The Law School has received a gift from the estate of Oscar M. Ruebhausen '37 LL.B. that is expected to provide more than $30 million to the school.
The gift to the Law School is one of the largest in the history of American legal education.
The Law School designated Sept. 21 as Oscar M. Ruebhausen '37 Day, to commemorate the alumnus' gift and his lifelong support of the school.
The day's events recognized the generosity of Ruebhausen and his wife, Zelia P. Ruebhausen. Their gift will serve to support the Oscar M. Ruebhausen Professorship of Law, which has been awarded to Roberta Romano, a leading expert in corporate law. The fund will also support Oscar M. Ruebhausen Visiting Fellows; the Zelia P. Ruebhausen Student Fund; and the Oscar M. Ruebhausen Fund.

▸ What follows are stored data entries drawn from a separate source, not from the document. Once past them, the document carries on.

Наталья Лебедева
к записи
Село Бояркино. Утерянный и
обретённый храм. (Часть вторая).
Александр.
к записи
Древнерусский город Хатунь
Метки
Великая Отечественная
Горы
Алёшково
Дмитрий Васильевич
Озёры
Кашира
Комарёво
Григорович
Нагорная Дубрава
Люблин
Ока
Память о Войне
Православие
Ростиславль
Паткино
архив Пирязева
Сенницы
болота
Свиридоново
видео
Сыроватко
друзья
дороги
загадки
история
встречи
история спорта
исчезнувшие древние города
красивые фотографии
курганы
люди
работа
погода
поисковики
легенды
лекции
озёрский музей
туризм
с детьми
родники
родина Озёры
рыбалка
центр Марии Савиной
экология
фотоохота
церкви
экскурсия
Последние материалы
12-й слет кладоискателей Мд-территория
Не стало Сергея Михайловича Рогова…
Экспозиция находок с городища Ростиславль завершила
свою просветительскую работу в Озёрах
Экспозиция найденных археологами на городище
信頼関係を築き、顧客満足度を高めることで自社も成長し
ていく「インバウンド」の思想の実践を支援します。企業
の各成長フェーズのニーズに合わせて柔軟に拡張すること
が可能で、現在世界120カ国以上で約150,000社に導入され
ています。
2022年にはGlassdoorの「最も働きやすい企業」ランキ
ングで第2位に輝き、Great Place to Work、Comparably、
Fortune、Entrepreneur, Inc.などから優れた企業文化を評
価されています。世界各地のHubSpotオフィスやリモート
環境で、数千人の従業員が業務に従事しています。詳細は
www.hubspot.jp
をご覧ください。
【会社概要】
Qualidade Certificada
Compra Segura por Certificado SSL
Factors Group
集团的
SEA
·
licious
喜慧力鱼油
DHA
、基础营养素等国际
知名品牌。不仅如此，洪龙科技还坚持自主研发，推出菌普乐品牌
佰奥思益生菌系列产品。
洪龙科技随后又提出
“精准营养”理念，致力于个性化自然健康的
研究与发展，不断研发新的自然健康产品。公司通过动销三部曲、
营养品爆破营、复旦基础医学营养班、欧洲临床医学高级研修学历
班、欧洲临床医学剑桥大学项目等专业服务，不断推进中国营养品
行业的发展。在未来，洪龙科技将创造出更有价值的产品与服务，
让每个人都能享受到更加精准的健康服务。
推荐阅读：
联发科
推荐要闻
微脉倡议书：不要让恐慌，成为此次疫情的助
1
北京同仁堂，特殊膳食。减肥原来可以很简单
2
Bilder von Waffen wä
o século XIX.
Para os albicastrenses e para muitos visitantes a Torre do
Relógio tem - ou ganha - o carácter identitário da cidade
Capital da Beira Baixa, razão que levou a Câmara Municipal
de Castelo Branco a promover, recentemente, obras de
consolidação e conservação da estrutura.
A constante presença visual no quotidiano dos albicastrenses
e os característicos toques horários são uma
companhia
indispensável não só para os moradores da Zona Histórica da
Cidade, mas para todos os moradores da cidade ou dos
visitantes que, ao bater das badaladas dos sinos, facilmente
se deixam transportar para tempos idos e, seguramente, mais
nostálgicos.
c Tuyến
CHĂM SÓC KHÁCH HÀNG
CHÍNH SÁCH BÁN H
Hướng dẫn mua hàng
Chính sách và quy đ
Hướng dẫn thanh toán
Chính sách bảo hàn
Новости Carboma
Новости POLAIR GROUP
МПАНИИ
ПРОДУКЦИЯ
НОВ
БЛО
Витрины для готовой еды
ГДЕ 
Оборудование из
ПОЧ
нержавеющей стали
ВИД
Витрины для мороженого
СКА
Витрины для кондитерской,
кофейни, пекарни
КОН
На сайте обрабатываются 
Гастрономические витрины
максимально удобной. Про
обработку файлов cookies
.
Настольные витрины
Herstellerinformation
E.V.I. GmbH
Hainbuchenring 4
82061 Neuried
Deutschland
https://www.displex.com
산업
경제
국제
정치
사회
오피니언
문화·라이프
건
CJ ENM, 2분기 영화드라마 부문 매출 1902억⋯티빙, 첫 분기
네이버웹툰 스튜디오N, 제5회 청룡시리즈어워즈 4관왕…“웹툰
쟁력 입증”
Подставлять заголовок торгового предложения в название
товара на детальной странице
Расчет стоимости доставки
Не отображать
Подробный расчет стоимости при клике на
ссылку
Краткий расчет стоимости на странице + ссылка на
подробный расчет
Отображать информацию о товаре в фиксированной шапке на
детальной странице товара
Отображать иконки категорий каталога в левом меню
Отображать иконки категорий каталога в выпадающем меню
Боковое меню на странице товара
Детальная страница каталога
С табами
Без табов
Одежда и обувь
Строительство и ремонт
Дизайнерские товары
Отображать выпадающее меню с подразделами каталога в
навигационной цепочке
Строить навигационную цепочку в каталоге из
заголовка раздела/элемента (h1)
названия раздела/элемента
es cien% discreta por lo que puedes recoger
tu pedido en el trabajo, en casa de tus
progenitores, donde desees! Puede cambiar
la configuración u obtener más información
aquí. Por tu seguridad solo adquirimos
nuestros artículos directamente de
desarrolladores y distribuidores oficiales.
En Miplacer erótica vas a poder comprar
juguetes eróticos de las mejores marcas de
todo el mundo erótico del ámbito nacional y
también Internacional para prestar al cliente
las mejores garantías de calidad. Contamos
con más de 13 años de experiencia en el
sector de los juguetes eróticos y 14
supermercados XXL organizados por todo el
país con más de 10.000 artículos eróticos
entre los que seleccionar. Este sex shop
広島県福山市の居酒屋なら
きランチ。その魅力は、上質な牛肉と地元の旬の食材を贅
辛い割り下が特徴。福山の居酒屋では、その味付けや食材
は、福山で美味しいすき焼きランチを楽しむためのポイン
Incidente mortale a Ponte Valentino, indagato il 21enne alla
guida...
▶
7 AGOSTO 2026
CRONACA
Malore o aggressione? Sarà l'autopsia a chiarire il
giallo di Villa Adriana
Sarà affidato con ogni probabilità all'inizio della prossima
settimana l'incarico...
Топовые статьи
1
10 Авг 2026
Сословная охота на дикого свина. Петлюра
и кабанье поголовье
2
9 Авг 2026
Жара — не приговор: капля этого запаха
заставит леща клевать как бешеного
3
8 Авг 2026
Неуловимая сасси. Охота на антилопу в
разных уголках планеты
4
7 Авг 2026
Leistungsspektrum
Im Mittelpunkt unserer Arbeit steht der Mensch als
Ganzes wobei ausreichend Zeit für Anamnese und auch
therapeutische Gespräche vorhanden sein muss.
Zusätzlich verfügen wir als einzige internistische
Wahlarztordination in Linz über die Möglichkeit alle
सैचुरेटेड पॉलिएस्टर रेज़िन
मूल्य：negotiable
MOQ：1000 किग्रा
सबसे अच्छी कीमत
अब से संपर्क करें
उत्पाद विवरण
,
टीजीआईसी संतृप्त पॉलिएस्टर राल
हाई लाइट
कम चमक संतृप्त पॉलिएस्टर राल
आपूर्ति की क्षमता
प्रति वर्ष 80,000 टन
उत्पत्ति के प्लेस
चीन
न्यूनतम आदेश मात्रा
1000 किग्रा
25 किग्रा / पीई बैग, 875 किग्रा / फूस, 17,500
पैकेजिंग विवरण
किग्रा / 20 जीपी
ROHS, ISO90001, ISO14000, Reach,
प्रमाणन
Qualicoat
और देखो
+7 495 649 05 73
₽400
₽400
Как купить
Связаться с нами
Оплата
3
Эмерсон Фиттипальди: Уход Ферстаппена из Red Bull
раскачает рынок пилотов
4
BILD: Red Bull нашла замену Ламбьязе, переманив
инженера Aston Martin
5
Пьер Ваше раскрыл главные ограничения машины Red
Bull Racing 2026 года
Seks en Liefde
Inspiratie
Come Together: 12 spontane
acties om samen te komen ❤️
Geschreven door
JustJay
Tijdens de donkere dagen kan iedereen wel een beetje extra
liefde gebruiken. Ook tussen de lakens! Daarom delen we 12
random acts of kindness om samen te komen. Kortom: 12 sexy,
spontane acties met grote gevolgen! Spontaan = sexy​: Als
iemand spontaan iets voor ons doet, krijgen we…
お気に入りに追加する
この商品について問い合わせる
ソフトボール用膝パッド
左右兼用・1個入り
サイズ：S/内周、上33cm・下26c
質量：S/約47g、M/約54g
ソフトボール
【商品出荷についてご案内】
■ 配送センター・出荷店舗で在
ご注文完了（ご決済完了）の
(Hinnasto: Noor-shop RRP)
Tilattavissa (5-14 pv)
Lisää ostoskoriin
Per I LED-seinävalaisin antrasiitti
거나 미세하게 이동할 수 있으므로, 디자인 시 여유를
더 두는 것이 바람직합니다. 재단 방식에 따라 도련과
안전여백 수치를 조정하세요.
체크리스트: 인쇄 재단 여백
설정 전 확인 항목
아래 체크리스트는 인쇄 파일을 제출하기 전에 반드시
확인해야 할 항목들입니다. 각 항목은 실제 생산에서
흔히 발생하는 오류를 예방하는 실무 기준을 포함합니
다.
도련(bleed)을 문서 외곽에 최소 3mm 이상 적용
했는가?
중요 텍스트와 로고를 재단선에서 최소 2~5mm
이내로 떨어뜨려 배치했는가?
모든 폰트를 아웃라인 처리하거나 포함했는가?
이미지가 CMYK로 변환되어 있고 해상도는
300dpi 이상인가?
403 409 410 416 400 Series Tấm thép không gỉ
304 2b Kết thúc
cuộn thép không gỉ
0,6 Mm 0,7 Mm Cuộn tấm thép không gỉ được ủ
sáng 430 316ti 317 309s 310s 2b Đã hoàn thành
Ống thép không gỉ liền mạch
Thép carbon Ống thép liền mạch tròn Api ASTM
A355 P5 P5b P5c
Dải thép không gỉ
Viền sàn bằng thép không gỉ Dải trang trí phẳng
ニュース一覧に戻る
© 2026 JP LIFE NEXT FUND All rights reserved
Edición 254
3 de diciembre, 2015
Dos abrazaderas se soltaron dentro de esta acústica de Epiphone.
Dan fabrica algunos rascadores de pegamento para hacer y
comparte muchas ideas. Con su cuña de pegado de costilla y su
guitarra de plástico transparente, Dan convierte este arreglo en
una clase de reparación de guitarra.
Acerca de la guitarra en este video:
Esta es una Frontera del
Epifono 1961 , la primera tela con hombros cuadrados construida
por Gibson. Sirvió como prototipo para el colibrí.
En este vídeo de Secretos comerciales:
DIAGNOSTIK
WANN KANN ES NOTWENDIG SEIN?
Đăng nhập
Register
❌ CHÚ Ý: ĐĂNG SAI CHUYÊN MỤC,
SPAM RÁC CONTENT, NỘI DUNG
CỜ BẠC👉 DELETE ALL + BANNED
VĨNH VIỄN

Ruebhausen was a partner in the law firm of Debevoise & Plimpton LLP for almost 50 years, and served as its presiding partner between 1972 and 1981. He was president of the Association of the Bar of the City of New York, a key adviser to Nelson Rockefeller, general counsel to the Office of Scientific Research and Development during World War II, and chair of the boards of the Russell Sage and Greenwall Foundations. In 1978, he was awarded the Law School's Citation of Merit. He passed away in 2004, 14 years after the death of his wife, Zelia, a 1937 graduate of Vassar College who served on the boards of the League of Women Voters, the International House of New York City and the Africa-America Institute. From 1972 to 1977, she was part of the 12-member commission charged with revising the Charter of New York City.
"Yale Law School could not survive without the generosity of its alumni, few of whom were more dedicated to their alma mater than Oscar M. Ruebhausen," said Law School Dean Harold Hongju Koh. "He was the type of lawyer that our students and graduates hope to become. He was a social architect deeply committed to the very best values of the law and the legal profession."
"Through this generous gift," added Koh, "the Ruebhausens sought to enhance the intellectual vitality, creativity and analytic rigor of Yale Law School, while emphasizing the role of the legal profession as an advocate for the public interest. This gift will enable us to continue this proud tradition at Yale Law School, and at the same time help us support the school's close intellectual and social interactions between faculty, students and visiting fellows."
The events on Sept. 21 included a panel discussion and Romano's inaugural lecture as the first Oscar M. Ruebhausen Professor of Law.
Koh moderated a panel discussion titled "Nationhood and International Law," which featured the first slate of Oscar M. Ruebhausen Visiting Fellows. The four distinguished jurists, who explored the relationship between international legal norms and domestic law, were Aharon Barak, president of the Supreme Court of Israel; Dieter Grimm, former justice of the Constitutional Court of Germany; Frank Iacobucci, former justice of the Supreme Court of Canada; and Jon O. Newman '56, senior judge for the U.S. Court of Appeals for the Second Circuit.
In her inaugural lecture as the first Oscar M. Ruebhausen Professor of Law, titled "After the Revolution in Corporate Law," Romano discussed the causes of the late 20th-century transformation of corporate law, as well as the effect of this change on corporate practice, corporate regulation and corporate legal scholarship.
Romano is a founder of the Yale Law School Center for the Study of Corporate Law and has written extensively on takeover regulation, state competition for corporate charters, shareholder litigation, institutional investor activism in corporate governance, and the regulation of financial instruments and securities markets. Her books include "The Genius of American Corporate Law" and "The Advantage of Competitive Federalism for Securities Regulation."